SOURCE TEXT:
┌──
"The great tragedy of modern civilisation is to be found in the failure of material progress to satisfy human needs," wrote Christopher Dawson in 1939 as the Nazi threat was beginning to take shape in Germany. The world, he said, needed to recover a "spiritual vitality". Nearly 70 years later that need is even more urgent.
For many today something only exists if it can be immediately known and verified by the five senses. What cannot be examined under a microscope or observed through a telescope, does not exist. There is no such thing as the spiritual; the non-material has no existence, it is said.
There is, I suspect, a general consensus over what are the basic moral values; values such as kindness, honesty, faithfulness in relationships, respect for others, for the environment, for justice and for law. Recently the Schools Curriculum and Assessment Authority found an extensive agreement between people of different faiths and no faith, across social groups, on a range of moral values. But to the question "What is the good?", which addresses the source and authority of those values, it is common today is to assert that there is no true answer: morality is a matter of opinion.
In the Judaeo-Christian tradition the Ten Commandments, as the revelation of God, offer objective moral norms. They set out a framework of morality which not only defines our obligations to others, but at a deep level resonates with what we know to be required for human well-being and life in community. Far from being arbitrary external requirements of one tradition, they offer all peoples insights into the true nature of humanity. They disclose the fundamental duties, and therefore, indirectly, the inalienable rights of the human person. They apply to all of us because we share a common humanity. Indeed, it is from a deeper appreciation of our common humanity that we can more readily consider the ways we should behave towards each other.
Three consequences stand out. First, we need to respect and protect human life itself, from conception to its natural end. Secondly, our shared humanity requires us to acknowledge the rights of all to what is needed to live a fully human life - including food, clothing, shelter, education and employment. Thirdly, we have to recognise that we owe certain duties to others.
└──
DATA SECTION:
┌──
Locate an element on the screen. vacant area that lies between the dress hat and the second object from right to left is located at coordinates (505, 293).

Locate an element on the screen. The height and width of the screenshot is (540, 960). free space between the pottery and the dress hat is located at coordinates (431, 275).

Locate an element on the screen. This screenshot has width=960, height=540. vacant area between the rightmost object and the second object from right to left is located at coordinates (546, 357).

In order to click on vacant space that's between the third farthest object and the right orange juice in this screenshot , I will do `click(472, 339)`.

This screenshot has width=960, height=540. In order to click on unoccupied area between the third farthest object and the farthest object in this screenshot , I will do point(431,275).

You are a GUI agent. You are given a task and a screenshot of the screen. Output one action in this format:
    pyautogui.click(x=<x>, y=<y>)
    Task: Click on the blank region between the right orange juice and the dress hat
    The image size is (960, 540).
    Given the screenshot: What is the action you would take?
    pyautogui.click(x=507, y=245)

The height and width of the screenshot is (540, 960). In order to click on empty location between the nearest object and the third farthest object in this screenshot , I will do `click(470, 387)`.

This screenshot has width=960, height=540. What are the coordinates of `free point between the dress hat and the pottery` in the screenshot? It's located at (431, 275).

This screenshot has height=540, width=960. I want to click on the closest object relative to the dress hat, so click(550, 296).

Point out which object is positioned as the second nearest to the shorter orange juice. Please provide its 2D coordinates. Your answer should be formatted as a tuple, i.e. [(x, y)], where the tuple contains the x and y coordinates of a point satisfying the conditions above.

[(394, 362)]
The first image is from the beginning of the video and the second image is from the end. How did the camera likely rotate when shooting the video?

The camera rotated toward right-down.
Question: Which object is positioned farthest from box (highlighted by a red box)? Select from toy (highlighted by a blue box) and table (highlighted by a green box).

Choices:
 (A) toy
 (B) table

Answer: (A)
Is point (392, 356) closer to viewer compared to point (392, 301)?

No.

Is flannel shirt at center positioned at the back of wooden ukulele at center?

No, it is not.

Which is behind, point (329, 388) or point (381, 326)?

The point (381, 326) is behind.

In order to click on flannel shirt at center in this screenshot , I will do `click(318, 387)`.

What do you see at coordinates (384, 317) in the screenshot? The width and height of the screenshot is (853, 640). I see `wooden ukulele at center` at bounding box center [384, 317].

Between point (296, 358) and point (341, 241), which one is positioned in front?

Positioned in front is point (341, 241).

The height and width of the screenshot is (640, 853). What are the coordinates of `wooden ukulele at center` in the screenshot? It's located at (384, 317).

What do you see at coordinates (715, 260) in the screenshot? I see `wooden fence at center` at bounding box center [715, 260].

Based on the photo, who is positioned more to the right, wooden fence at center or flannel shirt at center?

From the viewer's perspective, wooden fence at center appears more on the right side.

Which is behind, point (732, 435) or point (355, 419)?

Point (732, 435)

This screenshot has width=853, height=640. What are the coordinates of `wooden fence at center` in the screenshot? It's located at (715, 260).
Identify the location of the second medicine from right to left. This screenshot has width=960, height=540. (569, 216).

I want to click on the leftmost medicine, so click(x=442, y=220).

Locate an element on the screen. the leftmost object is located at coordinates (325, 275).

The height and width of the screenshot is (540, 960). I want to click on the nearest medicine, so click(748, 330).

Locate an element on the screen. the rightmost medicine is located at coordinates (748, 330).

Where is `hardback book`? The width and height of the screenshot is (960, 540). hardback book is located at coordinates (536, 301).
└──
PROBLEM STATEMENT:
Continue the essay on shared moral values and the Ten Commandments, picking up after its last sentence.

TASK RESPONSE:
Yet our society has become, in some respects, morally desensitised, and is therefore ill-prepared to grapple with a looming issue which I have no doubt is fast becoming one of the major moral problems of our age, namely the implications of breathtaking developments in genetics and biotechnology. I heard last week of a distinguished scientist imagining, apparently with complete equanimity, a future in which children were the product of three different sets of parents: biological parents, gestational parents, and a third set who were bringing them up. If we separate these three relationships then we in some way undermine something which is specifically human.
There are undoubted benefits which gene therapy might bring. I do fear for the future, however, if the language of bodily human love is gradually replaced by an artificial process, if pro-creation becomes production, or even reproduction, and if the individual human being becomes valued as a product to be ordered rather than a gift to be received.
Our human nature is delicate and fragile. There are boundaries which we cannot cross without fundamentally altering the way we relate to others, and see ourselves. Furthermore, we have no experience of the potential lifelong consequences which could follow from bringing human life into the world in new artificial ways. We must act with extreme caution, for bringing new life into the world is the nearest human beings come to creation. We tread on holy ground.
Our society badly needs to recover a deeper knowledge of what it means to be human. Without more people who are fully alive, seized of their duties to others, committed to building a better world, the outlook for our society is bleak. This is why spiritual vitality is so urgent, and why schools should be committed to the cultivation of goodness before success.